Items listed in a dataset

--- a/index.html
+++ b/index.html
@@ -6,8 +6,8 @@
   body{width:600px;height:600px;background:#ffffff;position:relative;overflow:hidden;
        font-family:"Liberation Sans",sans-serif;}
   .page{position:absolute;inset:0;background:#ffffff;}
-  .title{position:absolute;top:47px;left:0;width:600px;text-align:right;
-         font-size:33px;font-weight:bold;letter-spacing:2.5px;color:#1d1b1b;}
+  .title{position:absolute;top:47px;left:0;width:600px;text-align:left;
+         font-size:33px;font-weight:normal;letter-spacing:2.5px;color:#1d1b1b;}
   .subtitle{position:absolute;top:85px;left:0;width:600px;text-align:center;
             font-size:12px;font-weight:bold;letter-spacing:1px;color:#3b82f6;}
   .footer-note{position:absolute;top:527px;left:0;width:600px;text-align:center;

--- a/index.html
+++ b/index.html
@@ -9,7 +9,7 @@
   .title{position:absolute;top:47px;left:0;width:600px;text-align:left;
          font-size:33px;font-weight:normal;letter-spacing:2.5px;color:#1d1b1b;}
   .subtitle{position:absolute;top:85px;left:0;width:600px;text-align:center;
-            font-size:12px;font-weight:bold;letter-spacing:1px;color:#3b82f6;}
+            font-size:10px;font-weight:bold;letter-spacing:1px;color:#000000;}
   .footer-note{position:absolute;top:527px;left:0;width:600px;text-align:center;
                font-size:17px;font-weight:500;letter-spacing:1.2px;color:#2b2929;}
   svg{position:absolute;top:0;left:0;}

==

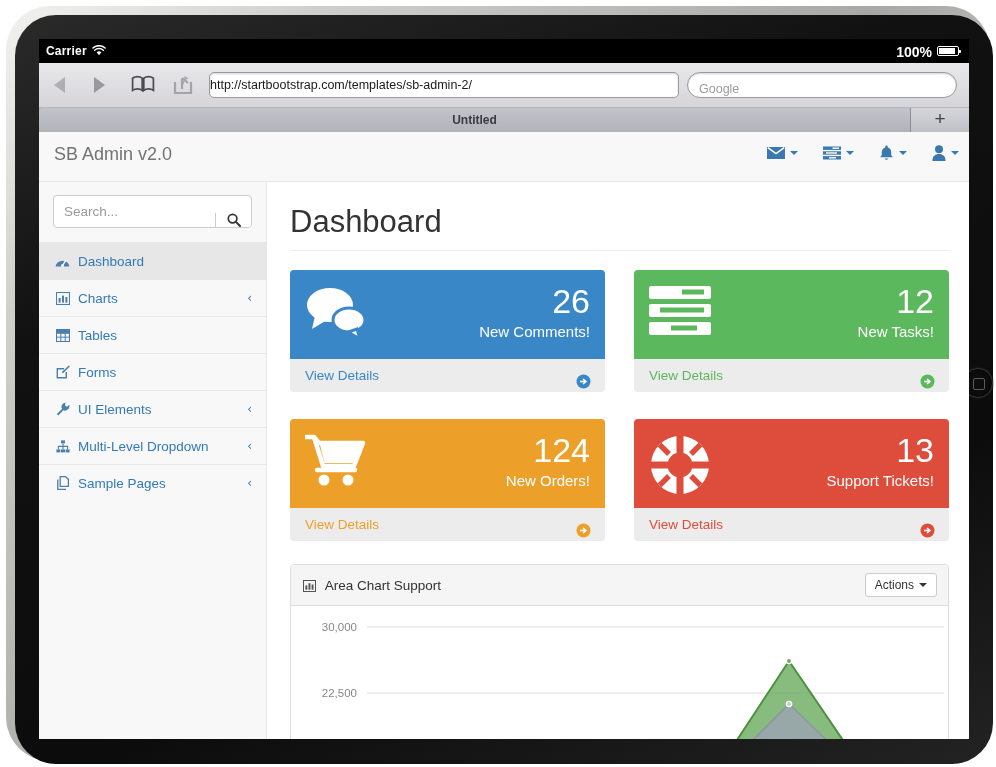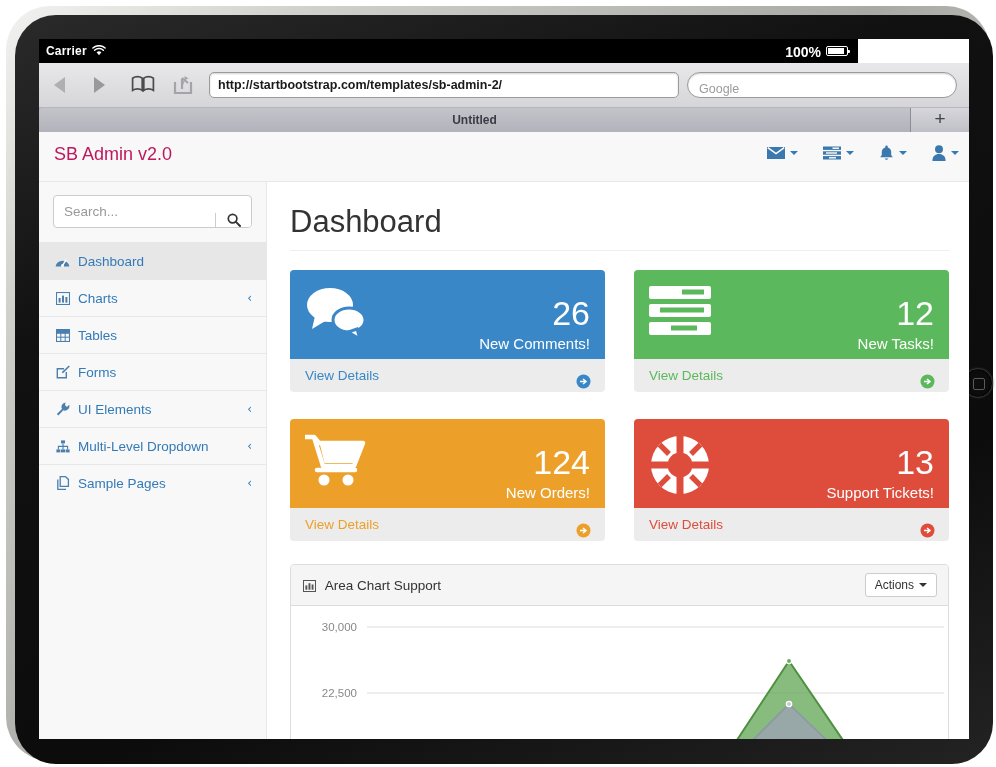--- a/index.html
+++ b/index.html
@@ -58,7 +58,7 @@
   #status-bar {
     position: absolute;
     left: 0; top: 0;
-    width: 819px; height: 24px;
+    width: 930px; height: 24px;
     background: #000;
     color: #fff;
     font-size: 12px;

# Required work
Your response should contain each line of the entries above that holds the string "font".

# Exercise solution
        font-family:"Liberation Sans",sans-serif;}
-         font-size:33px;font-weight:bold;letter-spacing:2.5px;color:#1d1b1b;}
+         font-size:33px;font-weight:normal;letter-spacing:2.5px;color:#1d1b1b;}
             font-size:12px;font-weight:bold;letter-spacing:1px;color:#3b82f6;}
          font-size:33px;font-weight:normal;letter-spacing:2.5px;color:#1d1b1b;}
-            font-size:12px;font-weight:bold;letter-spacing:1px;color:#3b82f6;}
+            font-size:10px;font-weight:bold;letter-spacing:1px;color:#000000;}
                font-size:17px;font-weight:500;letter-spacing:1.2px;color:#2b2929;}
     font-size: 12px;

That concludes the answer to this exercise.